Did you use evidence to show why your change is the best option? Do you have any data to support your change? Did you make any effort to “sell” your concept or make it convincing?
Did you present the change as a choice? Or better yet, did you get volunteers who want to try this change on a pilot scale? Or did you just force it on people or surprise them?
Did you listen to feedback on any experiments so far? Did you collect feedback from your initial trial with volunteers? What collaborative process between users did you use?
Did you limit organizational obstacles to change? Are there still organizational frictions that you can reduce to make this change easier? Were there obvious roadblocks that you did not remove?
Did you keep momentum up by prioritizing short term wins? Or did you aim too high? Did you try to build enthusiasm by starting small and proving the concept with wins?
Questions based on Kotter’s Model of Change Management
Did you create a sense of urgency? Did you collect the data to show why this is important? Did you use storytelling techniques to help communicate your vision (more on that here)?
Did you build a core coalition of volunteers and supporters? Do you have enthusiastic guinea pigs? Or did you start with people who were resistant to the idea or unaware of how important it was to your corporate mission?
Did you form a full, strategic vision of the results of the change and show how it adds to your corporate purpose? Did you use language to vision the future?
Did you get everyone on board, or did you include naysayers in your pilot trials? Did you allow resentment to fester or did you use persuasive arguments early on to convince people (more on that here)?

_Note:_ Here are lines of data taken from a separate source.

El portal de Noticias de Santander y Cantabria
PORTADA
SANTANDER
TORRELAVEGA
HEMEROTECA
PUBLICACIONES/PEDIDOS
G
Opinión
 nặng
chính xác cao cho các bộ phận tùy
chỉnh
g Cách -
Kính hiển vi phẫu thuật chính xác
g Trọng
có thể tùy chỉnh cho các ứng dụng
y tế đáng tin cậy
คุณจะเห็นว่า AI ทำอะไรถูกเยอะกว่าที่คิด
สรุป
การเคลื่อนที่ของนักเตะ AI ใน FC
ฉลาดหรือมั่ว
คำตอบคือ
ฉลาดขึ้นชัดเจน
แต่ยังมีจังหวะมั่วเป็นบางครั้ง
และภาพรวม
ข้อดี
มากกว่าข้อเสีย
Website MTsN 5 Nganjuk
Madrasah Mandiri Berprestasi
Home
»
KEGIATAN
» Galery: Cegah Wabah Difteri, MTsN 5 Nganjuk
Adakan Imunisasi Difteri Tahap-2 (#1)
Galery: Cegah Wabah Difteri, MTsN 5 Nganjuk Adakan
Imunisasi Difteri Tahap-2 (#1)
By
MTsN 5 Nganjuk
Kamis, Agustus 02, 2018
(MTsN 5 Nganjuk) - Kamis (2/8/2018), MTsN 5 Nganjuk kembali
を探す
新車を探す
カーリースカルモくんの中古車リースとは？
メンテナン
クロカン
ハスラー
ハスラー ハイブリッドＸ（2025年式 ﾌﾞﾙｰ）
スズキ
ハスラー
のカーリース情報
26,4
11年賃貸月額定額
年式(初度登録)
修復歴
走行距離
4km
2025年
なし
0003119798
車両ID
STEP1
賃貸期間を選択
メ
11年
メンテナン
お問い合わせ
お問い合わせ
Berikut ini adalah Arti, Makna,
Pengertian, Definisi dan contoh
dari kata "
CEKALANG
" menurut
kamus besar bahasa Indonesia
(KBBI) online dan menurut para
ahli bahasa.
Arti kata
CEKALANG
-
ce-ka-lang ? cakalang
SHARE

Did you remove organizational barriers & reduce company frictions to change? Are some of these barriers sabotaging your change?
Did you drive momentum by focusing on small short-term wins? Or are all your incentives far into the future or uncertain? Can you change the focus to measuring the small wins?
Did you sustain acceleration? In other words, did you “rinse and repeat” the changes at pilot scale, iterating and innovating until you have the new changes down cold?
Did you set the changes in stone and clearly outline the changes in new roles? Did you create new processes for your changes? Did you create new budgets and sufficiently invest in your changes?
Regardless of which approach you use, I would strongly suggest you run your changes on a pilot scale with a small group of enthusiastic guinea pigs until you have your new process down cold. You need collaborative, enthusiastic volunteers to help you model cultural change. Then you can try it with bigger and bigger groups until you have implemented it in the entire department or organization.
Why This Works: Cultural and psychological change are not easy. If you’ll notice, there are multiple steps above to help build consensus around the change you want to make. In my experience, any radically new proposal or process needs to be worked through group psychology, which can be unpredictable. Don’t try to bring in your biggest critics from the start and don’t try to jam it down people’s throats, even if you think it’s clear what the right outcome is. Every Change Management approach I’ve seen emphasizes that cultural change is a sensitive, delicate process. This is what Change Management seeks to nurture by winning psychological consensus.
Where You May Get Stuck: If you are having a hard time pinpointing the change you want, consider looking at your Attention Debt (hints here) or plunging directly into your worst fears and Organizational Shadow (process here). If you don’t have a way to make a compelling story, consider Persuasive Arguments (see here). If you can’t get enough budget for a trial, consider a Risk Budget approach (more on this forthcoming). If you can’t build a good coalition of guinea pigs, it may be that you are attracting or including too many Micro-Creatives and need to engage more Macro-Creative thinkers (hints forthcoming). Finally, if barriers to experimentation are high, consider first focusing on your Cost of Creativity (see here) in order to set up the organizational structure for experimentation!